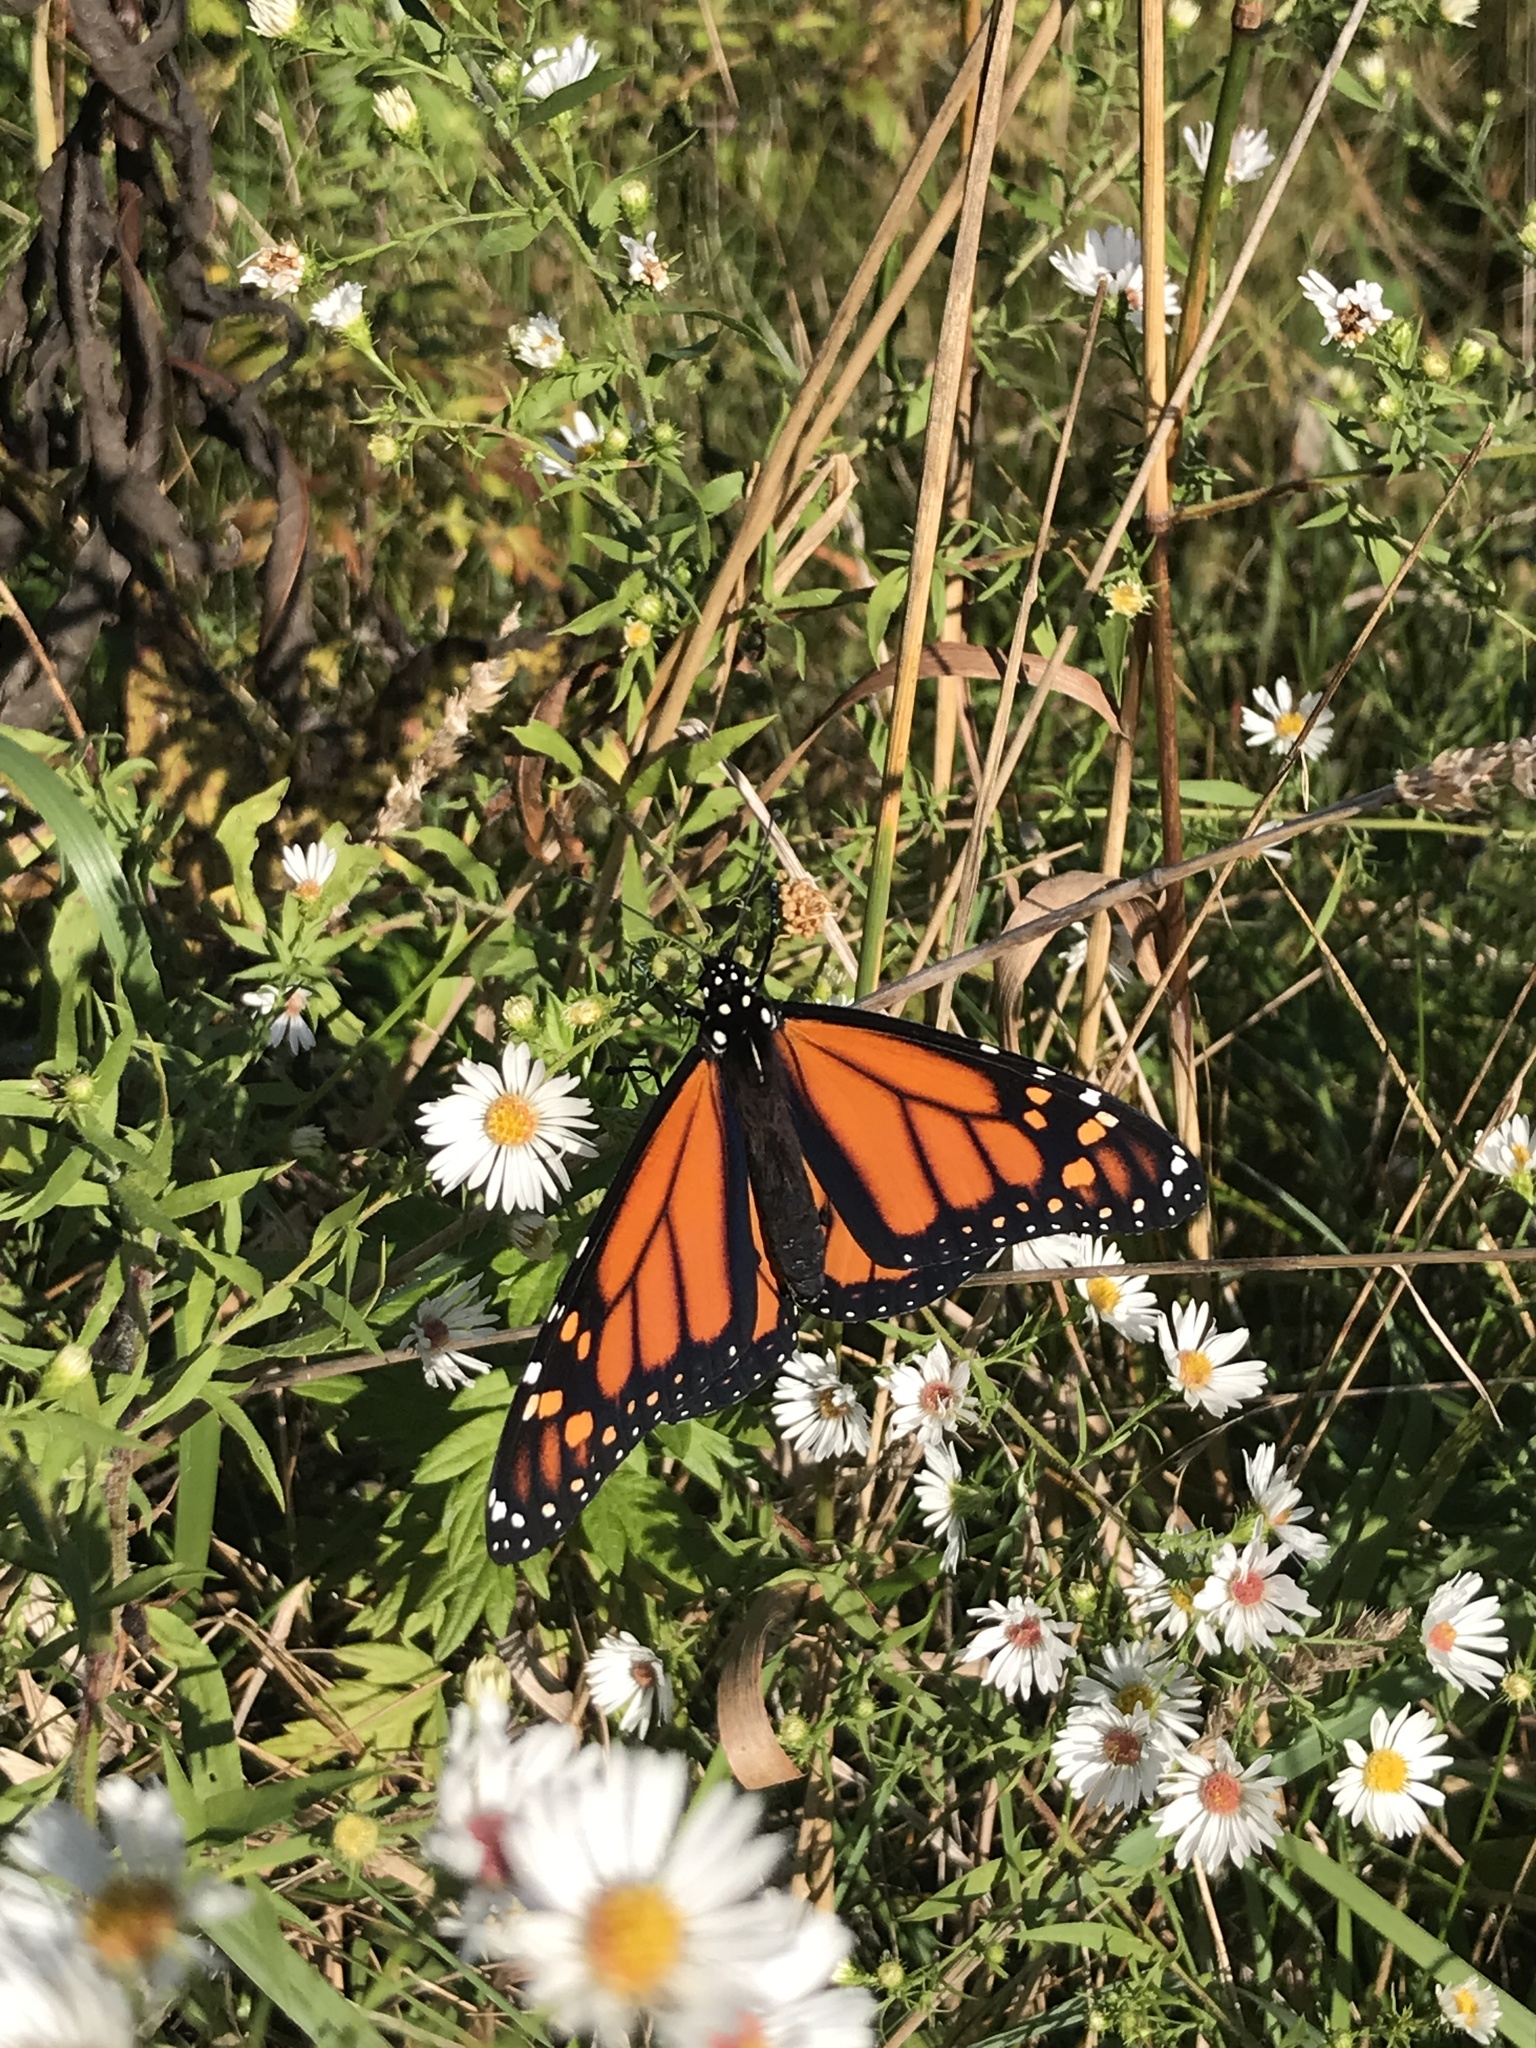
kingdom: Animalia
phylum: Arthropoda
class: Insecta
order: Lepidoptera
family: Nymphalidae
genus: Danaus
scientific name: Danaus plexippus
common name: Monarch
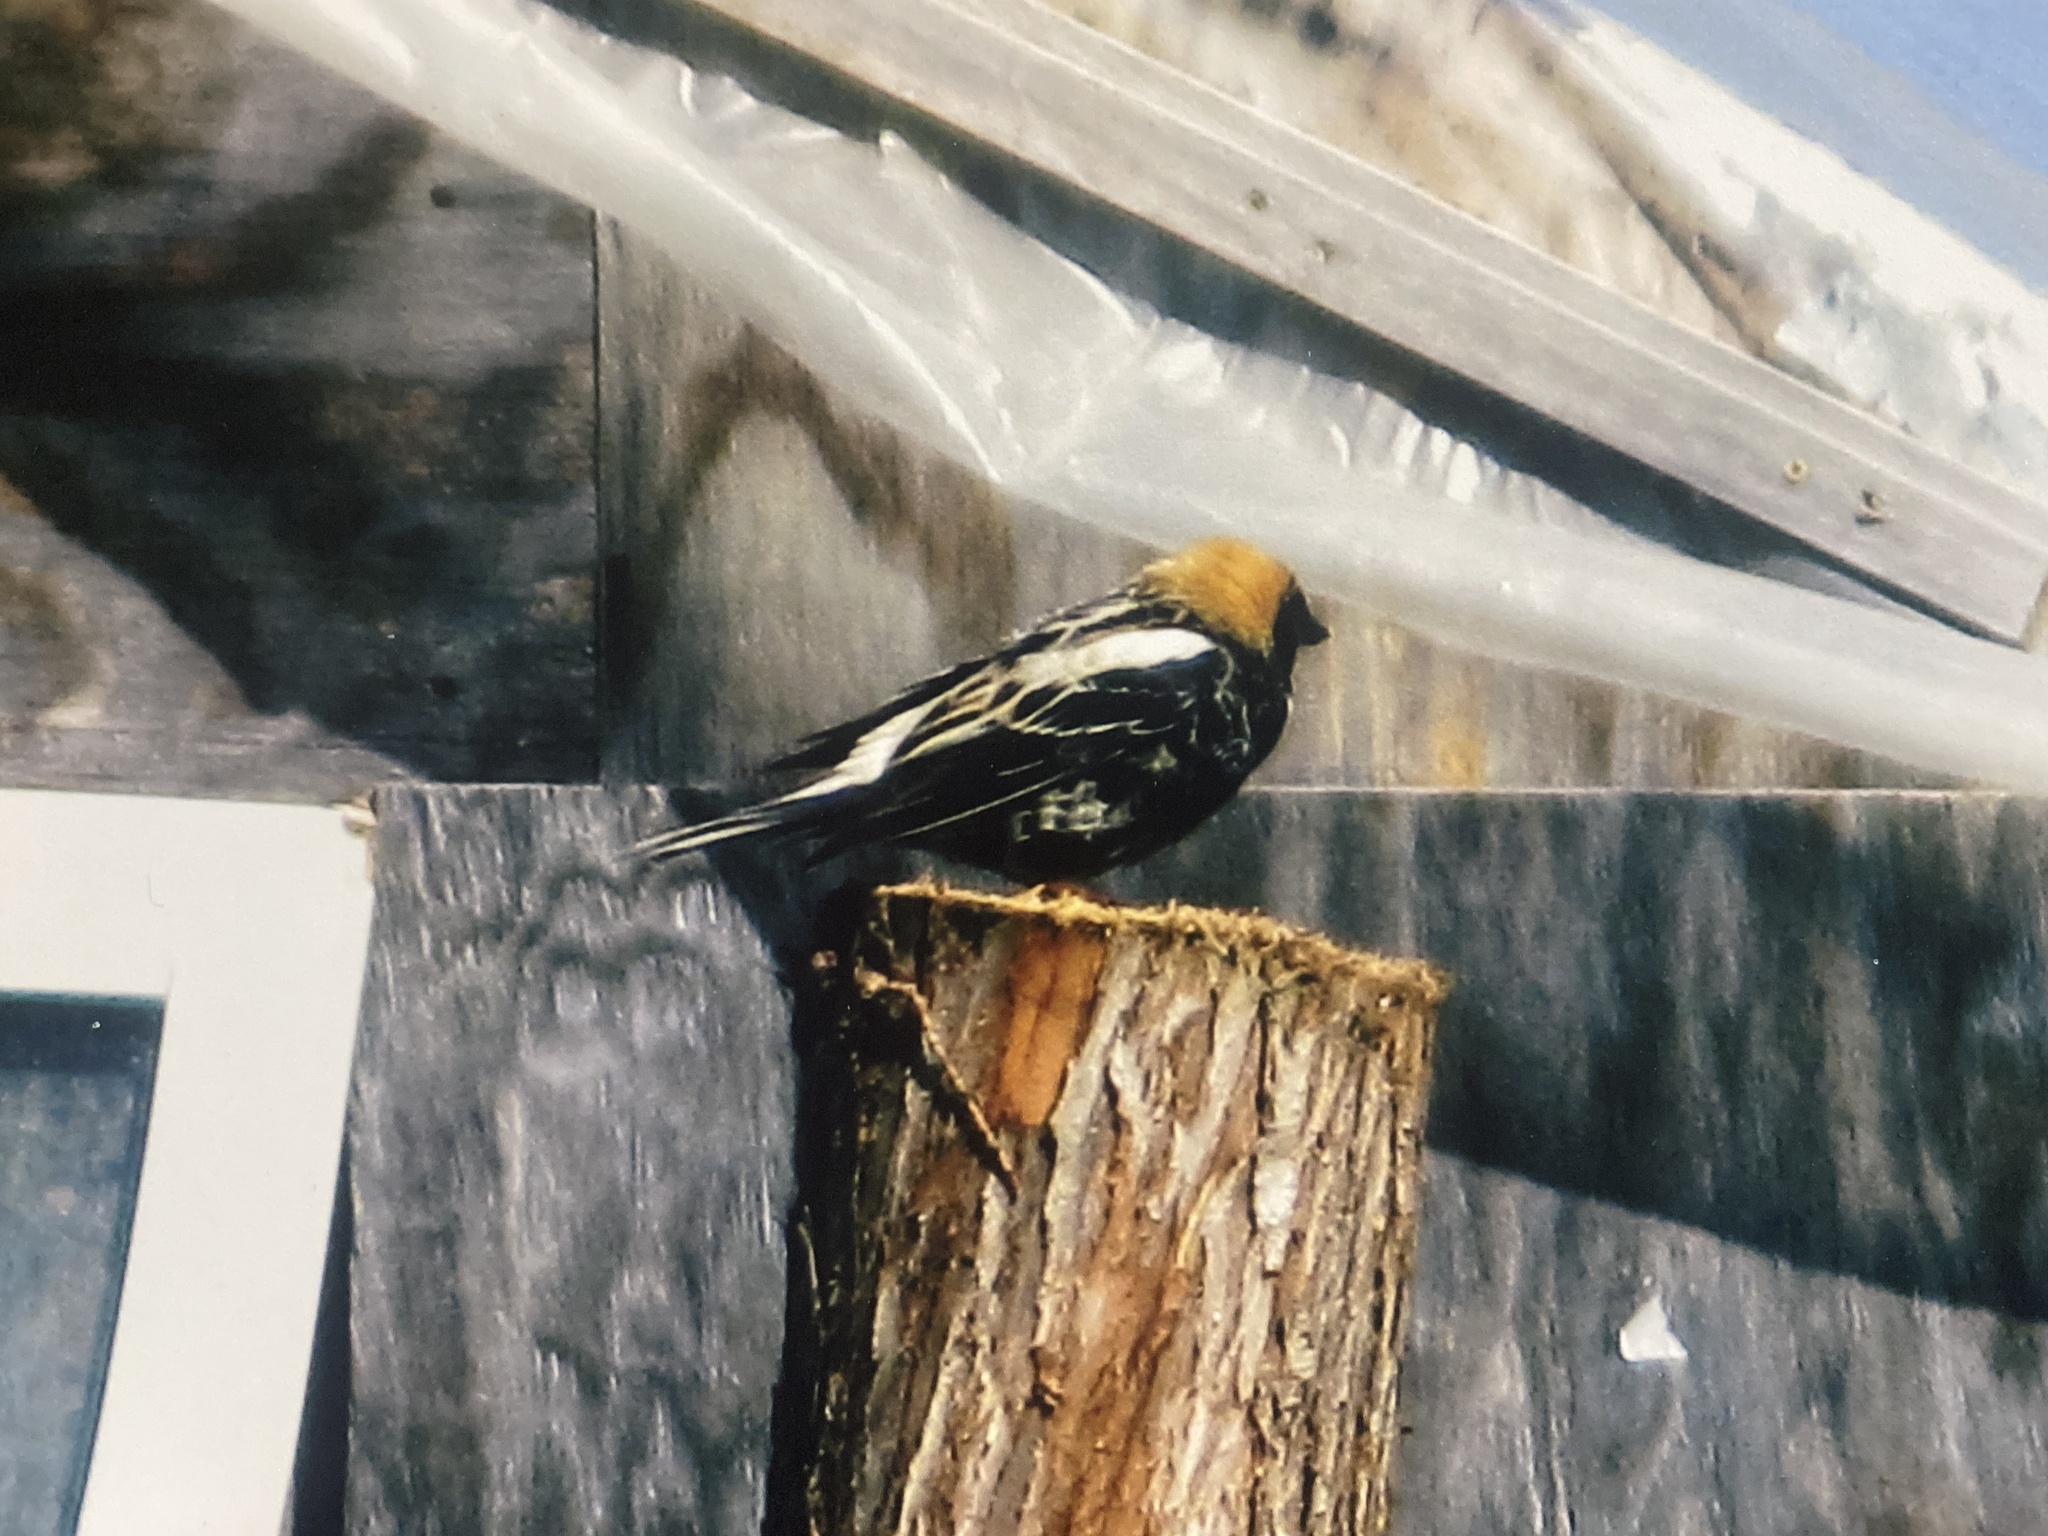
----
▸ What to do: Please copy the naming lines of every record above word for word, kingdom through common name, and leave the pictures out.

▸ Correct answer:
kingdom: Animalia
phylum: Arthropoda
class: Insecta
order: Lepidoptera
family: Nymphalidae
genus: Danaus
scientific name: Danaus plexippus
common name: Monarch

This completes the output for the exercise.